── Provided information ──

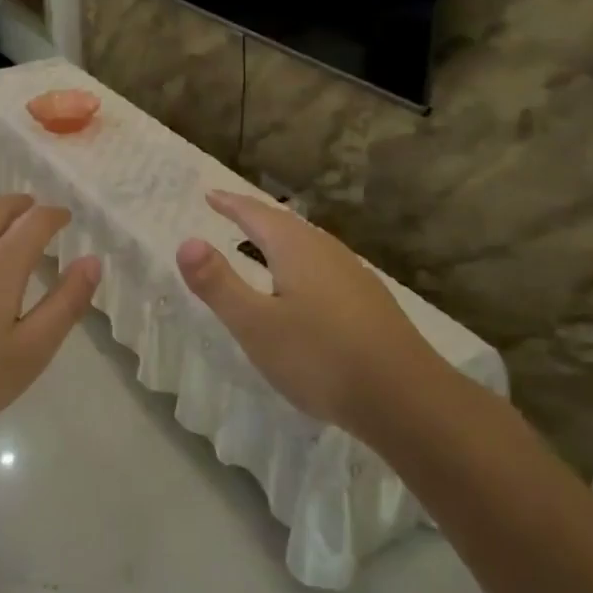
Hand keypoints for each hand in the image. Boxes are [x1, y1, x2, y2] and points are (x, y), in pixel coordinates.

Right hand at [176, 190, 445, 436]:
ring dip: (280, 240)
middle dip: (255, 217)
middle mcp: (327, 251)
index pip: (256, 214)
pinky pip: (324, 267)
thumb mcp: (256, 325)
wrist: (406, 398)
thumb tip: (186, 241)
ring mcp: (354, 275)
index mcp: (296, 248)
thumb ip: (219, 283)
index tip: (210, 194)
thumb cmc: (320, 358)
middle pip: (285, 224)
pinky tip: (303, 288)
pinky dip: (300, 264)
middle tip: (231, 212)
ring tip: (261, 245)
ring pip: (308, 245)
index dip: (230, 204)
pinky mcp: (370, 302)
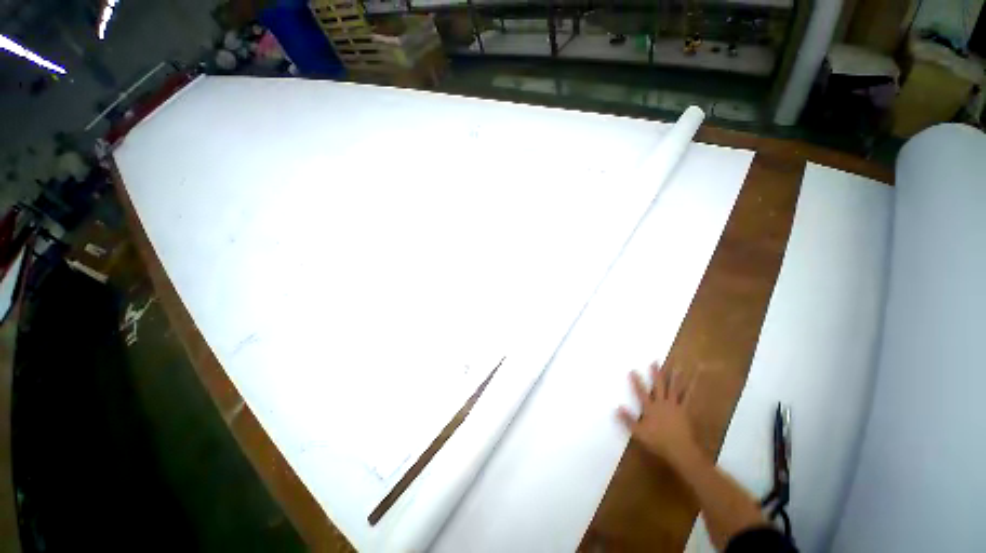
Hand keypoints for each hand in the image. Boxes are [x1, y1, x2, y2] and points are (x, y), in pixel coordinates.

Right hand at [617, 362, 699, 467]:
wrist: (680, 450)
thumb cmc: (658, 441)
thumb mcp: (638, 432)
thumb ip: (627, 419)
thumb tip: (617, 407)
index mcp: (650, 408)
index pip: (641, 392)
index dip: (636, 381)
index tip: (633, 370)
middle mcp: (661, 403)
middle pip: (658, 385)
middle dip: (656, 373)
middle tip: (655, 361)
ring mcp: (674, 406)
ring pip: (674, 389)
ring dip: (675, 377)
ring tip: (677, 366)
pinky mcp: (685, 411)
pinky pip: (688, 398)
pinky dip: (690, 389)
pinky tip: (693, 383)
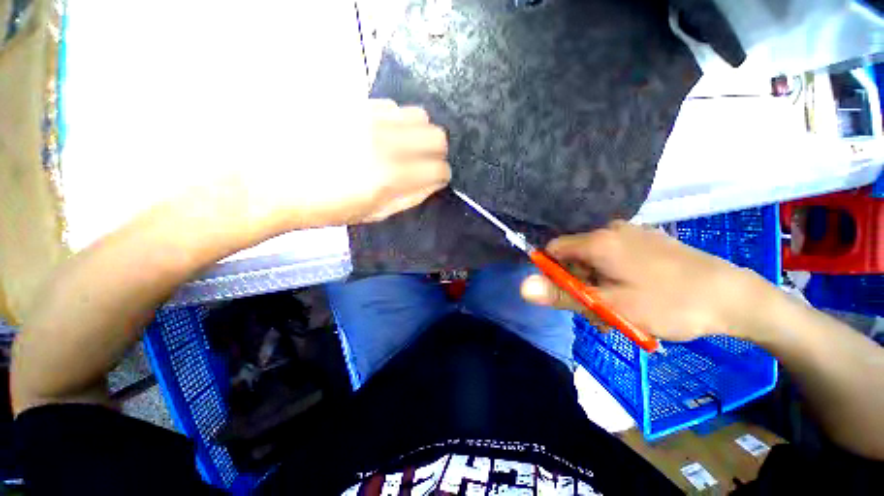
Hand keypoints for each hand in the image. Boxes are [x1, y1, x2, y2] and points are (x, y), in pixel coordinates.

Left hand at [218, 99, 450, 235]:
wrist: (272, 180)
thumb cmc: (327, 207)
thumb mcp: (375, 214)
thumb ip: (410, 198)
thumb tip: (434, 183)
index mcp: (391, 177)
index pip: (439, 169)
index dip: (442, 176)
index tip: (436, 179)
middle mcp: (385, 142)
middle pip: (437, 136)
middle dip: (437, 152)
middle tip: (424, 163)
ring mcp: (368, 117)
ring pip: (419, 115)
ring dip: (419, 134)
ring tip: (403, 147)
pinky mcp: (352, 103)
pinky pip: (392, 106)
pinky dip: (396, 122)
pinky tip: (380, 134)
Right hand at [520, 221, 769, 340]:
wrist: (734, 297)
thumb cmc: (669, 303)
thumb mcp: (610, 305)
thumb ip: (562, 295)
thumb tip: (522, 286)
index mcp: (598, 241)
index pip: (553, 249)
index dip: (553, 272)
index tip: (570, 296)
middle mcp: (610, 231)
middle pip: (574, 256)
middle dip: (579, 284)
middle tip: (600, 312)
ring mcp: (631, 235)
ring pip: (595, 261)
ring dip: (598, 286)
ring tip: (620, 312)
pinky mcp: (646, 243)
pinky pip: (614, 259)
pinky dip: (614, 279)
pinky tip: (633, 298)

───

Task description - Would you filter the entries above and keep each line that has the word "Right"?

Completed task -
Right hand at [176, 190, 445, 436]:
Right hand at [617, 362, 699, 467]:
Right hand at [520, 221, 769, 340]:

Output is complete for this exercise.